I'm still trying to decide whether this is just self-promoting-spam, or actually a useful post.

Dave, what do you think?


Mark, apart from starting your first post promoting yourself, would you care to contribute to the rest of the forum as well?

----------


## Dave A

> Dave, what do you think?


I feel much as you do. I let it run to get opinions  :Wink: 

Cloud computing is one of those buzzwords floating around at the moment. I get the basic idea, but at this point I'm not sure what the key deciding points are when assessing the value of going this route against using "conventional" systems. So at this time almost any discussion on the subject would seem to be of *some* value - even if all it achieves is to establish what is junk.

----------


## daveob

This concept of Cloud Computing is fine - but not here and not now.

Why not ?

Well, you remember the days of the old XT PC, running DOS, later replaced with the bells and whistles of Windows 3.11. Ever since then, all upgrades in operating systems and raw PC power, have been praised and comments often heard along the lines of "I can work twice as fast" and the likes. Often you would upgrade to a new PC and just couldn't believe how much faster it was compared to your last model.

Well, in my opinion, in South Africa, this Cloud concept would take us back to the level of Windows 3.11.

Only yesterday I was doing some maintenance work on our SA based online database which is used by php script on our web sites. Now I have a 4mb ( well, that's the spec, anyway ) ADSL line, and the time delays to update records, search, go to the next page, etc, were agonising.  Compared to what I can do in a fraction of the time in Access on my local PC, there just is no comparison.

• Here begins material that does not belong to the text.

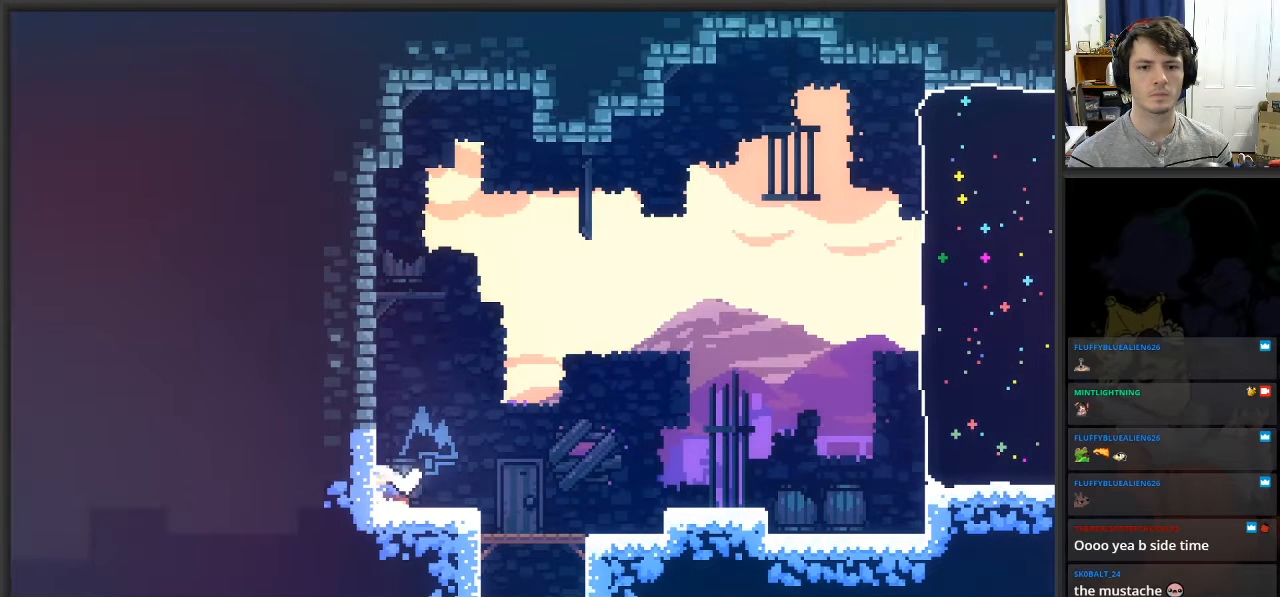
{"buttons": [], "left_stick": "up-left", "right_stick": "center", "events": [[17, "A", "down"], [500, "A", "up"], [500, "X", "up"]]}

At one point, I considered moving our client management database online. The biggest stumbling block I found was the bandwidth which would slow down our ability to give prompt service to clients. At the moment, a client calls in, I know from the caller ID on my phone who it is, and before they even speak, I have their complete details on the screen in front of me. Now imagine telling the client to hold for a few minutes while you retreive their details off the internet.  ( thinking about it, maybe Telkom have already gone this route ).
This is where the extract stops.